Data records:
────

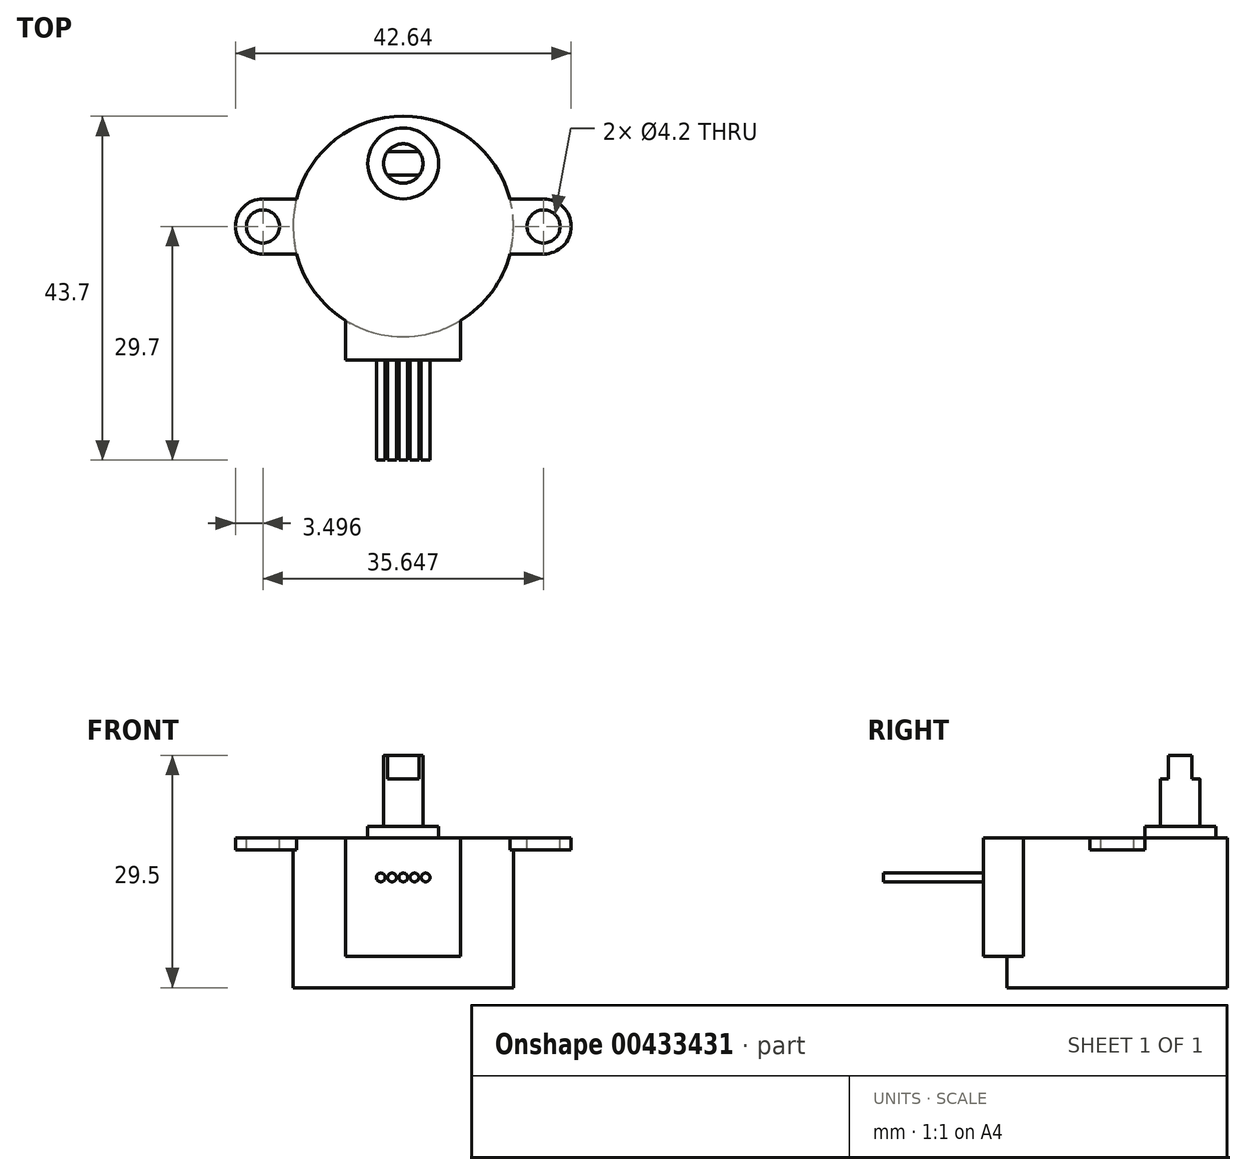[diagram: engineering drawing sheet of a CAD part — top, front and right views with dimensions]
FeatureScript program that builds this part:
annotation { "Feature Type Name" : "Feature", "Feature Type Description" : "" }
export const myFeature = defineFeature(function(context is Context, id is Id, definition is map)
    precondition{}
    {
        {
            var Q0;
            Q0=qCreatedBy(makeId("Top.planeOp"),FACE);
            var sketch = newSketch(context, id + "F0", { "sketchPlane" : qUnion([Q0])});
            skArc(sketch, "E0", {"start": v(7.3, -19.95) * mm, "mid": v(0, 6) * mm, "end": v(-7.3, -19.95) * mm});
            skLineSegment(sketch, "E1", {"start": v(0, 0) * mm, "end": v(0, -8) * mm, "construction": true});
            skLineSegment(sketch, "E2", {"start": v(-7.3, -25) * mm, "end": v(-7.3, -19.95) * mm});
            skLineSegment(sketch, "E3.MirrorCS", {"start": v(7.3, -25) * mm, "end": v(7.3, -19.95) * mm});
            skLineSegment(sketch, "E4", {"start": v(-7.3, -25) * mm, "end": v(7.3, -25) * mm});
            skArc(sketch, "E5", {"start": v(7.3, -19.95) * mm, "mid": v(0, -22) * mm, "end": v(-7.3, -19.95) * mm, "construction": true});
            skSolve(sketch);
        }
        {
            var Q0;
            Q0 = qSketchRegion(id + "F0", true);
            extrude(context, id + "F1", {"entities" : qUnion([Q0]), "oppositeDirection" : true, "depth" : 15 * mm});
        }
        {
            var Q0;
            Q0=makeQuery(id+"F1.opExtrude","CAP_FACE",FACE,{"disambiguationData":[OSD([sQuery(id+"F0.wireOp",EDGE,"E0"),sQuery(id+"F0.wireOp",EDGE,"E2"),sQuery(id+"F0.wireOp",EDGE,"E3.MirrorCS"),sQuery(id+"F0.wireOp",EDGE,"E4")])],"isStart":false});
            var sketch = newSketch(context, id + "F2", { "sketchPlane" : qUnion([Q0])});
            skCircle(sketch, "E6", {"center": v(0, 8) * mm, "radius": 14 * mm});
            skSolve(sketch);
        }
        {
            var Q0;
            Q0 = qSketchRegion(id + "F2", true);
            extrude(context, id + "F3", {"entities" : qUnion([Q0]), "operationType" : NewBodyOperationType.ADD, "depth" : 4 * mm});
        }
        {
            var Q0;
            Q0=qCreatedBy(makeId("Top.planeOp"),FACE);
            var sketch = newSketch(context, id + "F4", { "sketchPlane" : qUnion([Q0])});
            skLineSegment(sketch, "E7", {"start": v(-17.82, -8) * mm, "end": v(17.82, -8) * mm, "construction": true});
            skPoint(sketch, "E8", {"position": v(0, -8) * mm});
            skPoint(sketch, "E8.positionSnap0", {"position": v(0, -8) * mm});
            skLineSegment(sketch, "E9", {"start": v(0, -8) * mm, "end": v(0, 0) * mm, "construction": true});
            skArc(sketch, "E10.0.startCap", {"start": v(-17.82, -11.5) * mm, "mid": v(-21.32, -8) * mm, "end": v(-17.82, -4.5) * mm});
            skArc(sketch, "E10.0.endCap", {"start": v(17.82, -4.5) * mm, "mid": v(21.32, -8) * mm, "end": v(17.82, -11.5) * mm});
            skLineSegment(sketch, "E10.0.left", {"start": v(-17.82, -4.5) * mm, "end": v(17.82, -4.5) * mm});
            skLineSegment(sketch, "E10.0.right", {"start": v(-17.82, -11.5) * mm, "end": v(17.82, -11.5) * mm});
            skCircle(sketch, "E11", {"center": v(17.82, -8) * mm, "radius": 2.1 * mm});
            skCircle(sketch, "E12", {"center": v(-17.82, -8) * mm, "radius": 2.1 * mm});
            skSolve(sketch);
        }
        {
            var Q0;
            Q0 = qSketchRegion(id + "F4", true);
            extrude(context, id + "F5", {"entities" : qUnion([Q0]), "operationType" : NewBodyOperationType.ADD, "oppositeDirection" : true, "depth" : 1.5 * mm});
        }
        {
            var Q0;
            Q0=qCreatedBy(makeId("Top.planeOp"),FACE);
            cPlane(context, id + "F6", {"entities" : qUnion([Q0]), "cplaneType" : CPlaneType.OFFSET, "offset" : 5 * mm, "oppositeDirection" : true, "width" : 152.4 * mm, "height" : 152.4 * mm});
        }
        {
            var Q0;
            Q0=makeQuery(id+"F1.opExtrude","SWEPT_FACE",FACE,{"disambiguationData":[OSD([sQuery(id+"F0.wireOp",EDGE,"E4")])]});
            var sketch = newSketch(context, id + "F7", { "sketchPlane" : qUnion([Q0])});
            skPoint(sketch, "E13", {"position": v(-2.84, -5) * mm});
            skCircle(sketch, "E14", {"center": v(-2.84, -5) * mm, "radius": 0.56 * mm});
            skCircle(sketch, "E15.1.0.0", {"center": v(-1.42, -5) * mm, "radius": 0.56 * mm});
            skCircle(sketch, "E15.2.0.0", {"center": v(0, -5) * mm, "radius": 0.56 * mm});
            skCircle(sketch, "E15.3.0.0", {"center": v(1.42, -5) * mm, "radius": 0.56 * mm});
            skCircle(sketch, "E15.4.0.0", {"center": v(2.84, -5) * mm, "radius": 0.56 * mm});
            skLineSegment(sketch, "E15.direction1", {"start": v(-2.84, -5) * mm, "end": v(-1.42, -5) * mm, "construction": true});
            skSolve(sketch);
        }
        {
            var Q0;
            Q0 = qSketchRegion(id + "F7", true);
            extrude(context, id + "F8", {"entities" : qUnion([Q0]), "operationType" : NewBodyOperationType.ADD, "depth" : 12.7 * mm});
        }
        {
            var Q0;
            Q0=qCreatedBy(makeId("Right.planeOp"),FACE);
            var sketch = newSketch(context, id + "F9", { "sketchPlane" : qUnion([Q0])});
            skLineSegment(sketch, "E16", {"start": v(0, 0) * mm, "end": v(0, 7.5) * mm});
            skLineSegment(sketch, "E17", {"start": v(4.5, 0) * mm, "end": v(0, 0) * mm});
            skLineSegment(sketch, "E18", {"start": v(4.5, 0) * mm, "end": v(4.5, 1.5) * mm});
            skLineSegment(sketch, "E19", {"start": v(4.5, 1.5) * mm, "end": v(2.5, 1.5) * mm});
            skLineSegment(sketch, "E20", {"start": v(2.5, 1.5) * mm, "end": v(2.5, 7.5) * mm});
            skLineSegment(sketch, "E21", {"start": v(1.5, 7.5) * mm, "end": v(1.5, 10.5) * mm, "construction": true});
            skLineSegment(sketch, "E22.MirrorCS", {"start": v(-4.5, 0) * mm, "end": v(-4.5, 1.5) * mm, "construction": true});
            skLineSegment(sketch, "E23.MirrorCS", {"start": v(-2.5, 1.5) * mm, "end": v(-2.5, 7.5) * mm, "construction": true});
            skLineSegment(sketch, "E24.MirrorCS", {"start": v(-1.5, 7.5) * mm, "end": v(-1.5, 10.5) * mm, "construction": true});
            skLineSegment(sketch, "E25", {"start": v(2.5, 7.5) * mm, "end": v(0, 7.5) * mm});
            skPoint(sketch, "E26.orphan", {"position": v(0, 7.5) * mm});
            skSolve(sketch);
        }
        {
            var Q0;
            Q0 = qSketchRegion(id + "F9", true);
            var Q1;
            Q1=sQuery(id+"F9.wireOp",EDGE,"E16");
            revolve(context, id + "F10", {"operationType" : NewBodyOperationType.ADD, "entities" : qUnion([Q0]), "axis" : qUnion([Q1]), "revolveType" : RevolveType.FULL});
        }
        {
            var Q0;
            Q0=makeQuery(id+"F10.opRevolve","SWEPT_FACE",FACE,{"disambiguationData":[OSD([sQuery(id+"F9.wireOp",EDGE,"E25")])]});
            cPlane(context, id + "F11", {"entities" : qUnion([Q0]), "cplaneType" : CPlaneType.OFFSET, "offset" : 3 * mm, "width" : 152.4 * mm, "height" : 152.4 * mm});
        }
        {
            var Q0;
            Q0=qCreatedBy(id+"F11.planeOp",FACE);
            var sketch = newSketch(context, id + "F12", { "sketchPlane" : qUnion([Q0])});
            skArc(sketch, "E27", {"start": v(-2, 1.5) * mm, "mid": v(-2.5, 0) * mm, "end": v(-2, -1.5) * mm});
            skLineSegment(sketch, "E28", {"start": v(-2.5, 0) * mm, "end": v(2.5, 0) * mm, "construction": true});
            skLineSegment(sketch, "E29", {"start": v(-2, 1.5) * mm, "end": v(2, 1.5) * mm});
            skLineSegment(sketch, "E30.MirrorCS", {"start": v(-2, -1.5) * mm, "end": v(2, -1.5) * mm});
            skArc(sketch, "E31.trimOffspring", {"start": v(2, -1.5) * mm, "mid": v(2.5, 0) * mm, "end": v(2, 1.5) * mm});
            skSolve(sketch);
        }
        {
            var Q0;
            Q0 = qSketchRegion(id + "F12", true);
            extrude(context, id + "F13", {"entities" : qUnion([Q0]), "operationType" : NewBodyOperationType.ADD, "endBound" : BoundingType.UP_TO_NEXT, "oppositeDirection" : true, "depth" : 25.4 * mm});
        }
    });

────

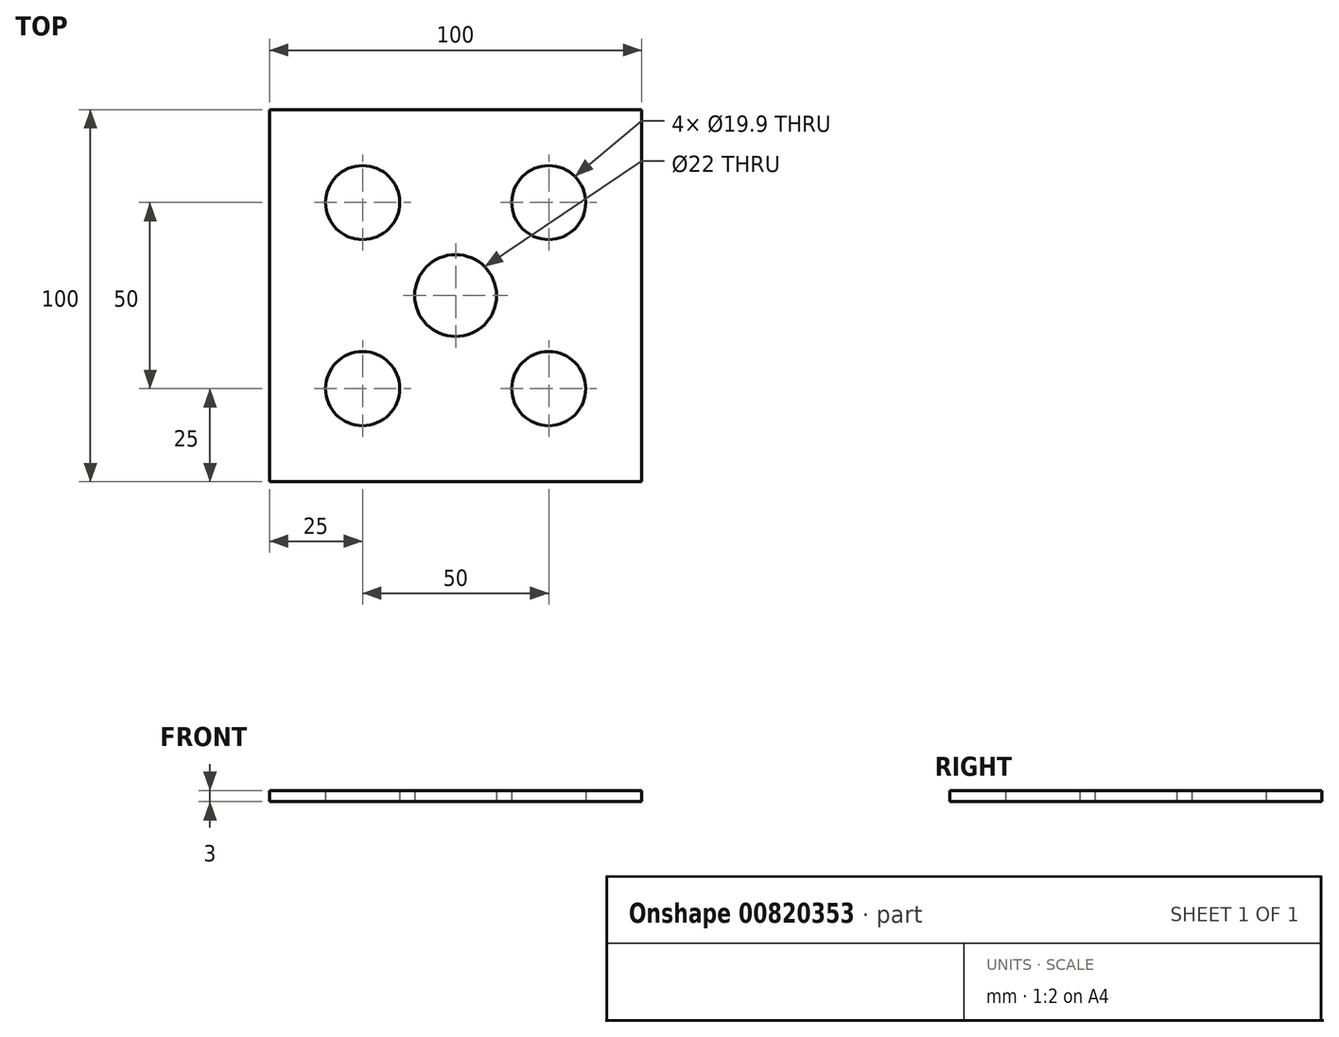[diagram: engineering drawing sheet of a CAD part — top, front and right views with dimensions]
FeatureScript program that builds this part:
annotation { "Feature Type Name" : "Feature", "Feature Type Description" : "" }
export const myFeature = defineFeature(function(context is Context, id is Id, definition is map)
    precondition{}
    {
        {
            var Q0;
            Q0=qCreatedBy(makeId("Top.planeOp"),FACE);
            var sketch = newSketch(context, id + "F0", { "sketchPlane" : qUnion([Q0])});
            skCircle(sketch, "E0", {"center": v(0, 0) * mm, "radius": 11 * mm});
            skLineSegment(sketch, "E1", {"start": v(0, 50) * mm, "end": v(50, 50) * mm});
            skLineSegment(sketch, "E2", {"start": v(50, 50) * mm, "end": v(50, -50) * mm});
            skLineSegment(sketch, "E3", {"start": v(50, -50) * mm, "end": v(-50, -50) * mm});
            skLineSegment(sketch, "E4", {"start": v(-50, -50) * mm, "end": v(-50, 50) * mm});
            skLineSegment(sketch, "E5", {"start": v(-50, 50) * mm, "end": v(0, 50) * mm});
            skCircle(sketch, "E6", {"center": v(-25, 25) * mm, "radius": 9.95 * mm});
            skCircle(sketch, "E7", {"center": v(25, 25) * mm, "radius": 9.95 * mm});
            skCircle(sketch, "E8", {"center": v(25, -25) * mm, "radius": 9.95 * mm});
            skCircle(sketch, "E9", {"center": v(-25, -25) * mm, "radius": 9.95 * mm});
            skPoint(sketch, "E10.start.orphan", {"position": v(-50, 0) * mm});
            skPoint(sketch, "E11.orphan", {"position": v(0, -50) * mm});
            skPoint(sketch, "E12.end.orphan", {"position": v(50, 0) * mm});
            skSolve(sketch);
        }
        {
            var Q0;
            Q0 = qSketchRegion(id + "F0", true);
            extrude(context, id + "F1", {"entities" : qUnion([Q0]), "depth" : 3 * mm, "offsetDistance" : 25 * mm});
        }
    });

────

Filter the material above, keeping every line that contains the string "height".

Solution:
            cPlane(context, id + "F6", {"entities" : qUnion([Q0]), "cplaneType" : CPlaneType.OFFSET, "offset" : 5 * mm, "oppositeDirection" : true, "width" : 152.4 * mm, "height" : 152.4 * mm});
            cPlane(context, id + "F11", {"entities" : qUnion([Q0]), "cplaneType" : CPlaneType.OFFSET, "offset" : 3 * mm, "width" : 152.4 * mm, "height" : 152.4 * mm});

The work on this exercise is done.